Here's the command I'm running
python main.py falcon_model/models--tiiuae--falcon-40b/snapshots/c47b371b31a68349c233104050ac76680b8485db custom \
--custom_data_path=data/refined_web_n=128.pth \
--wbits 4 \
--groupsize 16 \
--perchannel \
--qq_scale_bits 3 \
--qq_zero_bits 3 \
--qq_groupsize 16 \
--outlier_threshold=0.2 \
--permutation_order act_order \
--percdamp 1e0 \
--nsamples 128
Here's the full command output:
/home/ubuntu/.local/lib/python3.8/site-packages/pandas/core/computation/expressions.py:20: UserWarning: Pandas requires version '2.7.3' or newer of 'numexpr' (version '2.7.1' currently installed).
from pandas.core.computation.check import NUMEXPR_INSTALLED
============ Loading model... ============
--------------------------------------------------------------------------
WARNING: No preset parameters were found for the device that Open MPI
detected:
Local host: ubuntu
Device name: mlx5_0
Device vendor ID: 0x02c9
Device vendor part ID: 4122
Default device parameters will be used, which may result in lower
performance. You can edit any of the files specified by the
btl_openib_device_param_files MCA parameter to set values for your
device.
NOTE: You can turn off this warning by setting the MCA parameter
btl_openib_warn_no_device_params_found to 0.
--------------------------------------------------------------------------
--------------------------------------------------------------------------
No OpenFabrics connection schemes reported that they were able to be
used on a specific port. As such, the openib BTL (OpenFabrics
support) will be disabled for this port.
Local host: ubuntu
Local device: mlx5_0
Local port: 1
CPCs attempted: udcm
--------------------------------------------------------------------------
Loading checkpoint shards: 100%|███████████████████████████████████████████████████████████████████████████████████████████████████████████████████████████████████████████████████████████████████████████████████████████████████████████████████████████| 9/9 [00:47<00:00, 5.23s/it]
============ Quantizing model... ============
Loading data ...
Starting SPQR quantization ...
catching inputs from data
---------------- Layer 0 of 60 ----------------
layer_dev_original=device(type='cpu')
Quantizing module self_attention.query_key_value of layer 0
Quantizing module self_attention.dense of layer 0
Quantizing module mlp.dense_h_to_4h of layer 0
Quantizing module mlp.dense_4h_to_h of layer 0
Traceback (most recent call last):
File "main.py", line 549, in <module>
quantize_model(model, args, device)
File "main.py", line 73, in quantize_model
results = quantize_spqr(model, dataloader, args, device)
File "/home/ubuntu/.local/lib/python3.8/site-packages/torch/utils/_contextlib.py", line 115, in decorate_context
return func(*args, **kwargs)
File "main.py", line 217, in quantize_spqr
quantized = spqr_handlers[sublayer_name].quantize(
File "/home/ubuntu/SpQR/spqr_engine.py", line 84, in quantize
H = H[perm][:, perm]
torch.cuda.OutOfMemoryError: CUDA out of memory.
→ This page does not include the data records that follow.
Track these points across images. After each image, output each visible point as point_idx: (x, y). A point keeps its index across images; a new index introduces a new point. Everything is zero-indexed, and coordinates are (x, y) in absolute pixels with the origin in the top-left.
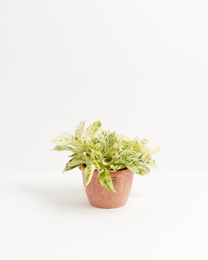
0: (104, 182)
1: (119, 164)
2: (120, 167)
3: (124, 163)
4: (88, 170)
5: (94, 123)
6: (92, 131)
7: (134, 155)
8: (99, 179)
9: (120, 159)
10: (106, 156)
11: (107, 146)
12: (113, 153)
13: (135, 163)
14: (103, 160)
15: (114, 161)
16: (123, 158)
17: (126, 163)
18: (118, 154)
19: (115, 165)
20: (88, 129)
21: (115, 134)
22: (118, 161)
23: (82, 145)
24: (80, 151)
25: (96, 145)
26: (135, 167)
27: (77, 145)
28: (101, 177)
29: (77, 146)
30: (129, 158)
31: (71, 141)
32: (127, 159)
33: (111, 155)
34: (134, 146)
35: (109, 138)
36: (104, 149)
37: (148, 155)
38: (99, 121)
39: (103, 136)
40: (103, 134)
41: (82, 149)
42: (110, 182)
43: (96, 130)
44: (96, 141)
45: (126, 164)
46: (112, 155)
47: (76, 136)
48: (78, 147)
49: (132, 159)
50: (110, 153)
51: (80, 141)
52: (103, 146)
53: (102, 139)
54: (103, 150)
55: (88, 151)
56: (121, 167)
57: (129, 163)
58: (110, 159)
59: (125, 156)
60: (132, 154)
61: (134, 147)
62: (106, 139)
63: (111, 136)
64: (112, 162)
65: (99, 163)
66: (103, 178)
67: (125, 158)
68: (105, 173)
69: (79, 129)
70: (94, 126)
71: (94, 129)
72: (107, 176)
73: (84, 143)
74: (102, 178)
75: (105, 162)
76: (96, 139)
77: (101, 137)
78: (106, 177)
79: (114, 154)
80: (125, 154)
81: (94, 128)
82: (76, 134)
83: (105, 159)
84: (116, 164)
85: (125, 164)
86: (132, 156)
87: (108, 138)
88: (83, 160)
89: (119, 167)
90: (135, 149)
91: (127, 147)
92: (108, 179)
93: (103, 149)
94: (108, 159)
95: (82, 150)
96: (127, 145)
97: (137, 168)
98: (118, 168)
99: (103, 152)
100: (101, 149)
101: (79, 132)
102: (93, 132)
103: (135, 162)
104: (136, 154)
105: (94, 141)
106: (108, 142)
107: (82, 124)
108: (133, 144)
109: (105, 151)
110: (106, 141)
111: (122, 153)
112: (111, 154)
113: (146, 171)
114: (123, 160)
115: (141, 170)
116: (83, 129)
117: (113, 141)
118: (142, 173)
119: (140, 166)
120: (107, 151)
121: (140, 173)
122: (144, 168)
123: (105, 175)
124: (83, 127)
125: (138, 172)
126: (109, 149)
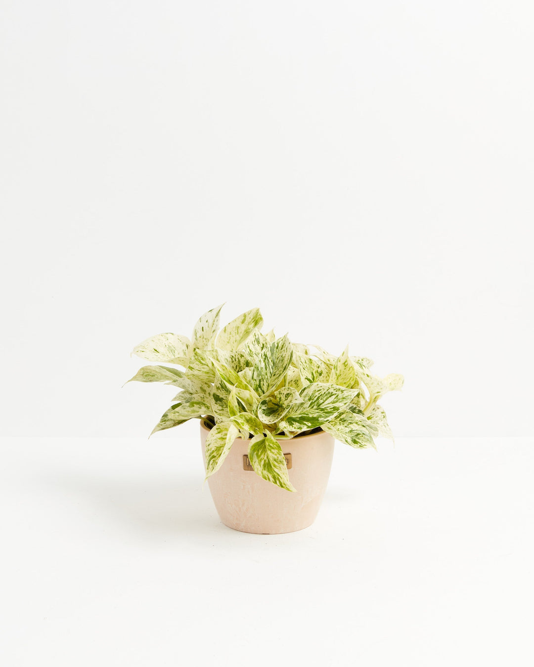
0: (264, 466)
1: (301, 420)
2: (305, 427)
3: (315, 416)
4: (219, 435)
7: (340, 396)
8: (252, 458)
9: (305, 406)
10: (267, 399)
11: (269, 375)
12: (286, 392)
13: (342, 417)
14: (260, 412)
15: (288, 412)
16: (311, 404)
17: (320, 416)
18: (298, 394)
19: (291, 421)
20: (228, 330)
21: (287, 344)
22: (299, 412)
23: (206, 369)
26: (341, 427)
27: (192, 365)
28: (257, 454)
29: (191, 368)
30: (327, 404)
31: (182, 355)
32: (322, 407)
33: (280, 398)
34: (338, 372)
35: (272, 354)
36: (262, 383)
37: (377, 394)
39: (259, 348)
40: (258, 343)
42: (281, 465)
43: (247, 332)
44: (242, 361)
45: (320, 419)
46: (283, 398)
47: (194, 344)
48: (196, 373)
49: (336, 405)
50: (276, 393)
51: (203, 359)
52: (258, 375)
53: (254, 356)
54: (260, 384)
55: (218, 388)
56: (308, 427)
57: (327, 417)
58: (276, 406)
59: (318, 399)
60: (335, 392)
61: (338, 376)
62: (266, 356)
63: (277, 348)
64: (283, 414)
65: (249, 421)
66: (262, 456)
67: (315, 402)
68: (267, 443)
69: (205, 326)
70: (243, 322)
72: (272, 450)
73: (210, 365)
74: (258, 456)
75: (264, 415)
76: (242, 356)
77: (253, 350)
78: (269, 452)
79: (288, 395)
80: (317, 394)
81: (243, 328)
82: (196, 339)
83: (265, 408)
84: (294, 420)
85: (318, 420)
86: (334, 397)
87: (269, 354)
89: (302, 426)
90: (340, 380)
91: (320, 375)
92: (276, 457)
93: (258, 383)
94: (274, 409)
96: (319, 370)
97: (348, 430)
98: (300, 428)
99: (259, 389)
100: (253, 382)
101: (204, 333)
102: (238, 338)
103: (343, 413)
104: (346, 394)
105: (237, 360)
106: (271, 364)
107: (215, 313)
108: (335, 368)
109: (265, 388)
110: (264, 361)
111: (309, 392)
112: (280, 393)
113: (371, 437)
114: (313, 410)
115: (358, 434)
116: (215, 326)
117: (282, 361)
118: (360, 441)
119: (354, 424)
120: (268, 386)
121: (355, 442)
122: (364, 429)
123: (267, 447)
124: (216, 321)
125: (349, 440)
126: (274, 383)
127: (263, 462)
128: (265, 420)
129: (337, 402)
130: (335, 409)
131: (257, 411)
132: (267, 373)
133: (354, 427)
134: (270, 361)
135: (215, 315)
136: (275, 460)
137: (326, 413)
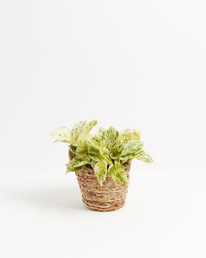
0: (117, 175)
1: (128, 155)
2: (130, 157)
3: (132, 152)
7: (139, 144)
9: (127, 150)
16: (129, 149)
22: (125, 153)
23: (82, 146)
32: (133, 149)
42: (124, 174)
43: (91, 129)
46: (118, 149)
63: (109, 132)
66: (115, 172)
78: (117, 170)
79: (120, 147)
80: (130, 145)
83: (112, 154)
92: (121, 171)
93: (107, 146)
117: (113, 136)
129: (138, 146)
134: (108, 137)
136: (121, 172)
137: (136, 151)
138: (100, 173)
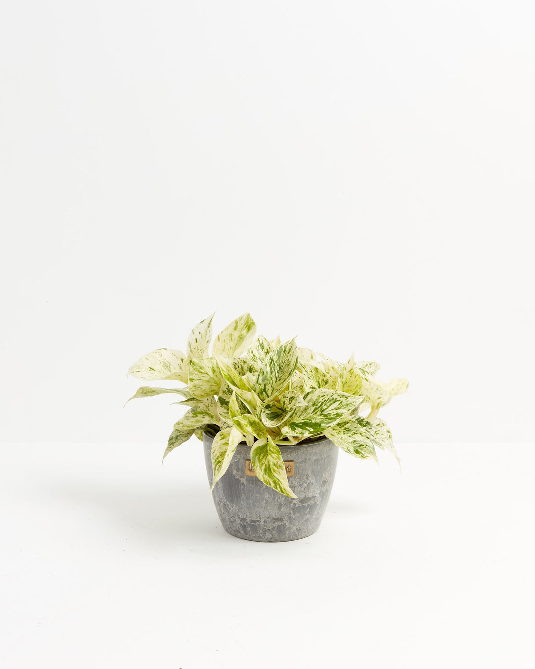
0: (265, 470)
1: (304, 425)
2: (307, 432)
3: (318, 421)
4: (224, 441)
5: (236, 322)
6: (232, 343)
7: (345, 402)
8: (254, 463)
9: (308, 411)
10: (271, 403)
11: (274, 379)
12: (289, 396)
13: (346, 426)
14: (263, 416)
15: (291, 416)
16: (314, 410)
17: (323, 422)
18: (301, 397)
19: (293, 426)
20: (222, 338)
21: (294, 348)
22: (302, 417)
23: (206, 378)
24: (203, 394)
25: (244, 377)
26: (345, 436)
27: (192, 377)
28: (259, 458)
29: (192, 380)
30: (331, 410)
31: (178, 370)
32: (325, 413)
33: (284, 402)
34: (344, 380)
35: (279, 358)
36: (267, 387)
37: (379, 401)
38: (249, 315)
39: (262, 353)
40: (262, 348)
41: (206, 387)
42: (280, 470)
43: (241, 338)
44: (245, 367)
45: (323, 425)
46: (287, 402)
47: (189, 356)
48: (196, 382)
49: (339, 411)
50: (280, 397)
51: (201, 368)
52: (263, 380)
53: (258, 361)
54: (264, 388)
55: (224, 392)
56: (310, 432)
57: (329, 423)
58: (281, 411)
59: (321, 405)
60: (339, 399)
61: (344, 384)
62: (272, 360)
63: (284, 352)
64: (286, 419)
65: (252, 424)
66: (263, 460)
67: (319, 408)
68: (268, 448)
69: (198, 337)
70: (235, 329)
71: (237, 338)
72: (273, 455)
73: (211, 373)
74: (260, 461)
75: (267, 419)
76: (245, 362)
77: (257, 355)
78: (269, 456)
79: (292, 399)
80: (321, 399)
81: (236, 334)
82: (191, 351)
83: (269, 412)
84: (297, 425)
85: (320, 425)
86: (338, 403)
87: (275, 358)
88: (212, 417)
89: (304, 431)
90: (346, 388)
91: (326, 383)
92: (275, 462)
94: (277, 413)
95: (207, 391)
96: (325, 379)
97: (351, 439)
98: (302, 433)
99: (264, 393)
100: (257, 386)
101: (197, 344)
102: (233, 345)
103: (348, 423)
104: (350, 400)
105: (240, 366)
106: (277, 368)
107: (206, 323)
108: (341, 376)
109: (269, 392)
110: (270, 365)
111: (313, 397)
112: (284, 397)
113: (373, 449)
114: (316, 416)
115: (361, 445)
116: (208, 336)
117: (288, 365)
118: (363, 452)
119: (358, 435)
120: (273, 390)
121: (357, 452)
122: (367, 440)
123: (268, 451)
124: (208, 331)
125: (352, 449)
126: (279, 388)
127: (263, 467)
128: (269, 423)
129: (340, 408)
130: (339, 415)
131: (260, 415)
132: (272, 378)
133: (358, 437)
134: (276, 365)
135: (207, 326)
136: (275, 465)
137: (329, 419)
138: (219, 457)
Tried to allocate 4.00 GiB (GPU 0; 39.56 GiB total capacity; 33.54 GiB already allocated; 2.80 GiB free; 35.32 GiB reserved in total by PyTorch) If reserved memory is >> allocated memory try setting max_split_size_mb to avoid fragmentation. See documentation for Memory Management and PYTORCH_CUDA_ALLOC_CONF
Is there something I'm doing wrong when launching the command?
Hello, @caleb-artifact, and thank you for interest to SpQR quantization!
Most likely you encountered excessive memory usage error that was fixed by now. I just re-tested it today. With PR #25 merged the model is compatible with 40B model_type parameter. Make sure that you have latest main branch.
Try again, please, and see if it works on your machine. Try adding arguments --offload_activations --skip_out_loss to further reduce memory usage.